Pipeline

Process Pipeline

class forte.pipeline.Pipeline(resource=None)[source]

This controls the main inference flow of the system. A pipeline is consisted of a set of Components (readers and processors). The data flows in the pipeline as data packs, and each component will use or add information to the data packs.

init_from_config_path(config_path)[source]

Read the configurations from the given path config_path and build the pipeline with the config.

Parameters

config_path – A string of the configuration path, which is is a YAML file that specify the structure and parameters of the pipeline.

init_from_config(configs)[source]

Initialized the pipeline (ontology and processors) from the given configurations.

Parameters

configs – The configs used to initialize the pipeline.
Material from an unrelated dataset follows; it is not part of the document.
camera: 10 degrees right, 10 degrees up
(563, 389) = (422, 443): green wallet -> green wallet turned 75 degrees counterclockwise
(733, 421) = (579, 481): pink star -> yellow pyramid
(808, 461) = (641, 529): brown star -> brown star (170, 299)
add_gold_packs(pack)[source]

Add gold packs to the dictionary. This dictionary is used by the evaluator while calling consume_next(…)

Parameters

pack (Dict) – A key, value pair containing job.id -> gold_pack mapping

process(*args, **kwargs)[source]

Alias for process_one().

Parameters
  • args – The positional arguments used to get the initial data.
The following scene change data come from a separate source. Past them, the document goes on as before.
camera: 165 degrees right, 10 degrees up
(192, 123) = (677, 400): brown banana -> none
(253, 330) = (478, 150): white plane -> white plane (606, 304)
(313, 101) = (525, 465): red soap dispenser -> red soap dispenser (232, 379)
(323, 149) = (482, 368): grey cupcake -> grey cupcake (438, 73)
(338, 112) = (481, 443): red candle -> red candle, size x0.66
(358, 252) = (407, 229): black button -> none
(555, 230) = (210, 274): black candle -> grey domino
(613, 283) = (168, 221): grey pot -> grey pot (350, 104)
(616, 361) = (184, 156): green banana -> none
  • kwargs – The keyword arguments used to get the initial data.

run(*args, **kwargs)[source]

Run the whole pipeline and ignore all returned DataPack. This is mostly used when you need to run the pipeline and do not require the output but rely on the side-effect. For example, if the pipeline writes some data to disk.

Calling this function will automatically call the initialize() at the beginning, and call the finish() at the end.

Parameters
  • args – The positional arguments used to get the initial data.

  • kwargs – The keyword arguments used to get the initial data.

process_one(*args, **kwargs)[source]

Process one single data pack. This is done by only reading and processing the first pack in the reader.

Parameters

kwargs – the information needed to load the data. For example, if _reader is StringReader, this should contain a single piece of text in the form of a string variable. If _reader is a file reader, this can point to the file path.

process_dataset(*args, **kwargs)[source]

Process the documents in the data source(s) and return an iterator or list of DataPacks. The arguments are directly passed to the reader to take data from the source.

finish()[source]

Call the finish method of all pipeline component. This need to be called explicitly to release all resources.

Returns:

Train Pipeline

class forte.train_pipeline.TrainPipeline(train_reader, trainer, dev_reader, configs, preprocessors=None, evaluator=None, predictor=None)[source]

Pipeline Component

class forte.pipeline_component.PipelineComponent[source]
initialize(resources, configs)[source]

The pipeline will call the initialize method at the start of a processing. The processor and reader will be initialized with configs, and register global resources into resource. The implementation should set up the states of the component.

Parameters
  • resources (Resources) – A global resource register. User can register shareable resources here, for example, the vocabulary.

  • configs (Config) – The configuration passed in to set up this component.

add_entry(pack, entry)[source]

The component can manually call this function to add the entry into the data pack immediately. Otherwise, the system will add the entries automatically when this component finishes.

Parameters
  • pack (BasePack) – The pack to add the entry into.

  • entry (Entry) – The entry to be added.

Returns:

flush()[source]

Indicate that there will be no more packs to be passed in, handle what’s remaining in the buffer.

finish(resource)[source]

The pipeline will call this function at the end of the pipeline to notify all the components. The user can implement this function to release resources used by this component. The component can also add objects to the resources.

Parameters

resource (Resources) – A global resource registry.

classmethod make_configs(configs)[source]

Create the component configuration for this class, by merging the provided config with the default_config.

The following config conventions are expected:
  • The top level key can be a special config_path.

  • config_path should be point to a file system path, which will

    be a YAML file containing configurations.

  • Other key values in the configs will be considered as parameters.

Parameters

configs – The input config to be merged with the default config.

Returns

The merged configuration.

classmethod default_configs()[source]

Returns a dict of configurations of the component with default values. Used to replace the missing values of input configs during pipeline construction.